Urażona czuję się tylko tekstami o kompleksach i kretyńskich tematach. Bo to do był atak personalny. Nie związany z dyskusją. I wkurza mnie wciskanie w moje usta słów, które nie padły (np. o snobizmie - o którym pisała budyń, a nie ja  czy  sugestie, że kupując rasowego "krzywdzi się" schroniskowce - tego również nie napisałam). 
Z emptyline, po czymś takim, nie mam o czym rozmawiać.
A z innymi, jeśli tylko rozmawiamy o meritum i bez wbijania personalnie szpil - jak najbardziej.




efeemeryda, ale ja rozumiem. Nie mam kundla? Mam! Nie mam kundla z problemami zdrowotnymi? Mam! 😉

Ale nie zgadzam się z tym i nie zgodzę, że pies czy kot mają być traktowane jako towar luksusowy. To już wtedy jest dyskusja na szerszą skalę - o polityce, o zarobkach, itd. Ale do mnie taki kierunek myślenia nie przemawia, nie podoba mi się.
Do tematu jeździectwa, zakupu konia też mam tego typu podejście. Mam inne poglądy i takie moje prawo.
I moje prawo je tutaj przedstawić.



Dyskusję prowadzi się na punktach konfliktowych jeśli ma iść do przodu, dlatego podbijam rzucając różne kontrowersje, pytania, itd. Co nie oznacza, że chcę Was na siłę do czegokolwiek przekonać. Każdy ma prawo mieć własne poglądy, przedstawiać je i pytać o poglądy innych.
Ja się naprawdę nie odnajduję w słodko-pierdzącym Insta-świecie gdzie się tylko wrzuca "jakie to śliczne" i "lubię to". Tylko takie dyskusje jak ta z ostatnich dni dają sens bywania w internecie i na forum.

Miłej niedzieli wszystkim
efeemeryda   no fate but what we make.
22 września 2019 09:00
Ascaia to może inaczej  😉 nie chce żeby zwierze było towarem luksusowym, ale poki co powinno być tak traktowane ponieważ wiele osób, które takie bierze, tak naprawdę nie stać na utrzymanie.
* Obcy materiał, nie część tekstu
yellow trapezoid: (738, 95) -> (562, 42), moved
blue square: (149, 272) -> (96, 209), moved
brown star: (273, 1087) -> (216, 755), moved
Chciałabym żebyśmy wszyscy mogli sobie pozwolić na wszystko, ale nie możemy i zwierzęta nie powinny za to cierpieć. Dlatego podtrzymuje - pies tylko dla tego kogo stać.
dea   primum non nocere
22 września 2019 09:19
efemeeryda a ten pies, który w końcu został uśpiony, bo właściciela nie stać na drogie leczenie - jaką ten osobnik miał alternatywę? Bo tak ostatecznie to wszyscy umrzemy 😉 a Utopia, że wszystkie kundelki będą mieć odpowiedzialnych i bogatych właścicieli to, no właśnie, utopia. Może zostałby uśpiony w schronie od razu? Może leżałby gdzie w rowie na wsi? Chyba jednak właścicieli dla tych mieszańców nie ma zbyt wielu, i nawet ryzykując, że się pieniądze na leczenie skończą, to - chociaż jakiś czas były, pożył sobie i był pewnie chwilami szczęśliwy.
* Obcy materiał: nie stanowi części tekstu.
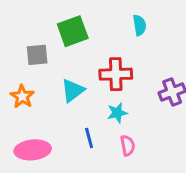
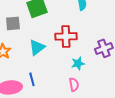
cyan star: (117, 113) -> (78, 63), moved
blue line: (89, 138) -> (32, 79), moved

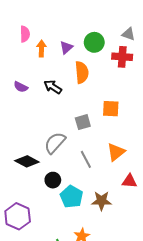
efeemeryda   no fate but what we make.
22 września 2019 09:23
dea a ile się nacierpiał przed leczeniem to jego  🙄
A co z tymi, które cierpią na co dzień bo ich choroby nieleczone prowadzą do śmierci ale trochę długo i boleśnie ? Tez jest Ok bo miały wcześniej trochę dobrych chwil ?
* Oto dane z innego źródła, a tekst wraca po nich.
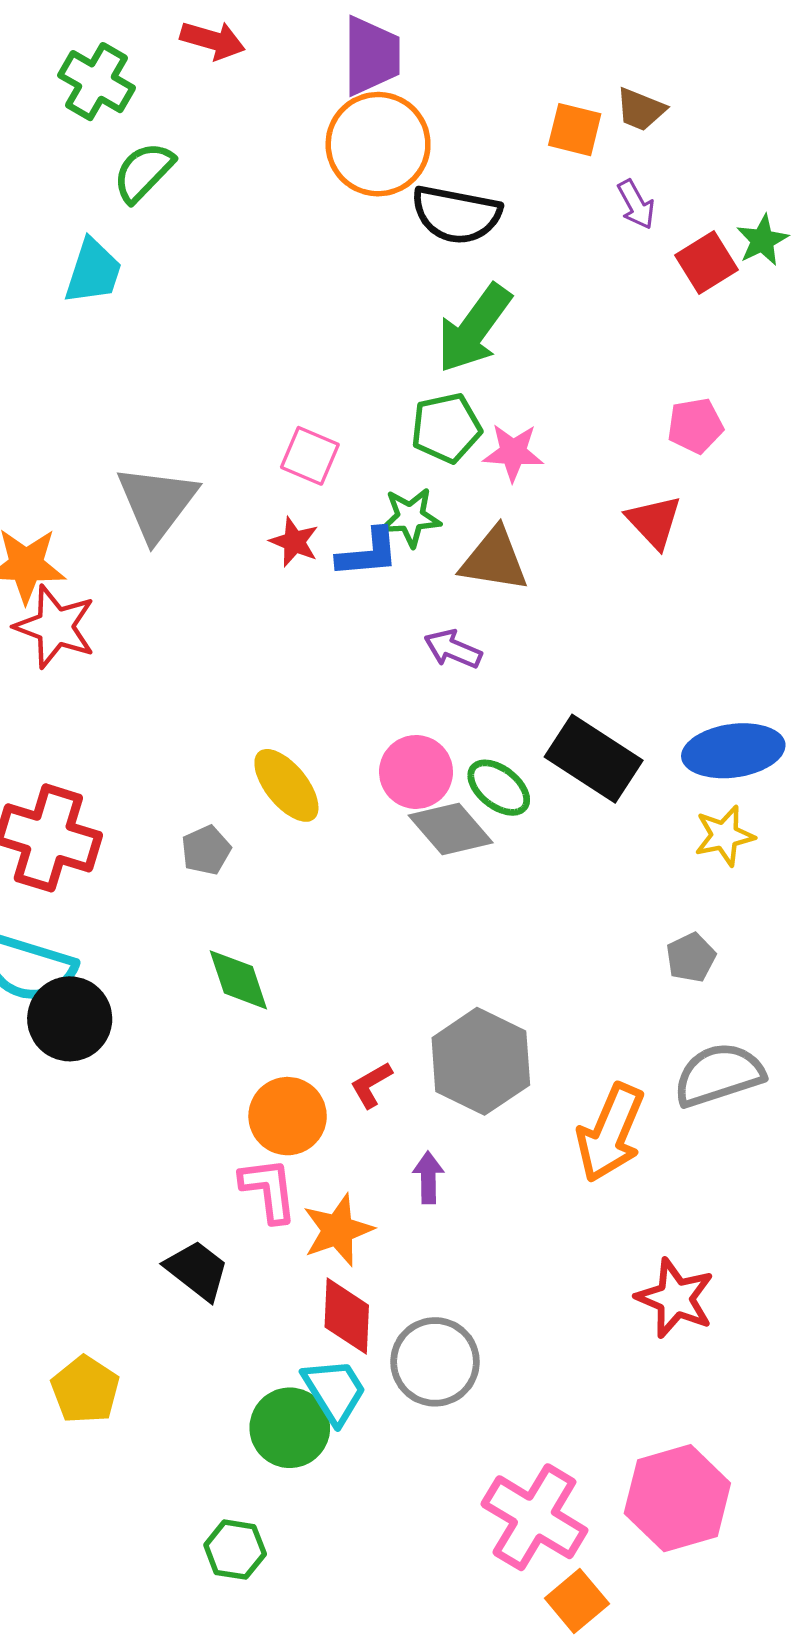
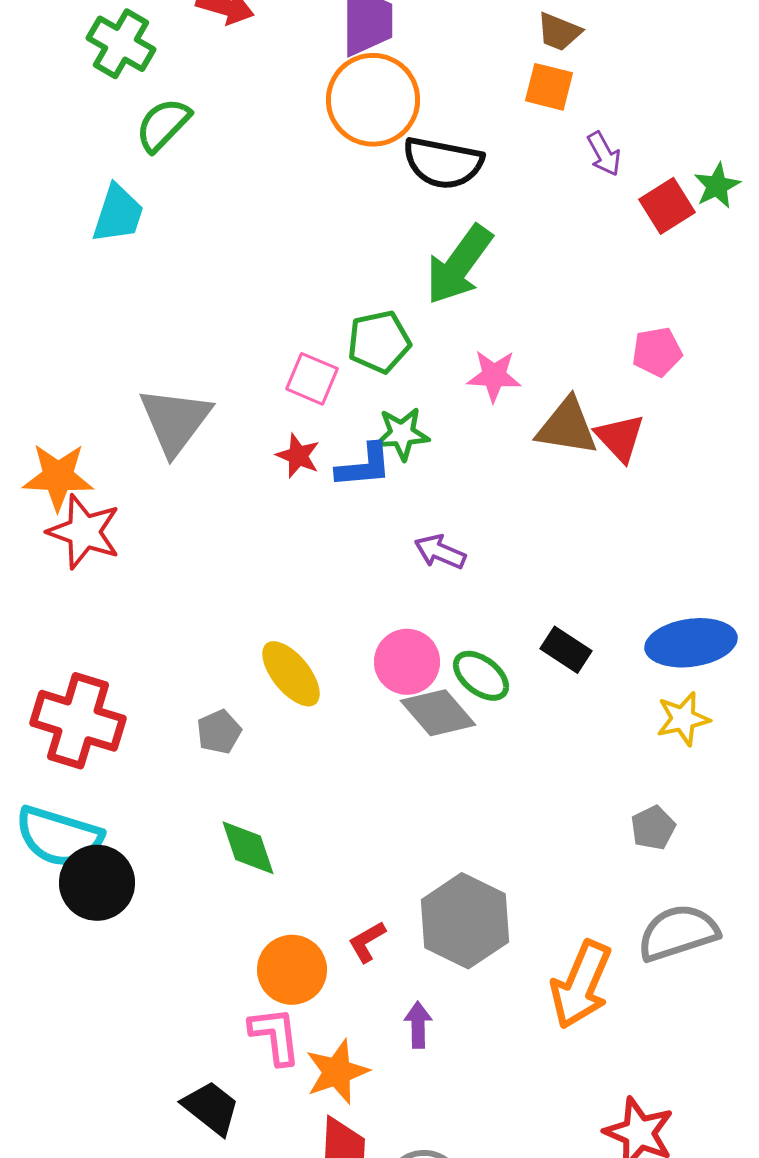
brown trapezoid: (641, 109) -> (559, 32), moved
green pentagon: (446, 428) -> (379, 342), moved
brown triangle: (494, 560) -> (567, 427), moved
black rectangle: (594, 759) -> (566, 650), size x0.6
Wojenka   on the desert you can't remember your name
22 września 2019 09:26
Dla mnie patologią i okrucieństwem jest leczenie i zbieranie pieniędzy przez fundacje na przypadki beznadziejne. Ratowanie za wszelką cenę zwierząt poważnie chorych, okaleczonych, które później w zasadzie i tak nie mają szans na adopcję. Na fb takich rzeczy jest do porzygu i blokuję wszystko.
Hity pt."Krowie dziecko bez stóp", wpłacajcie pieniążki.
No szlag mnie trafia jak coś takiego widzę.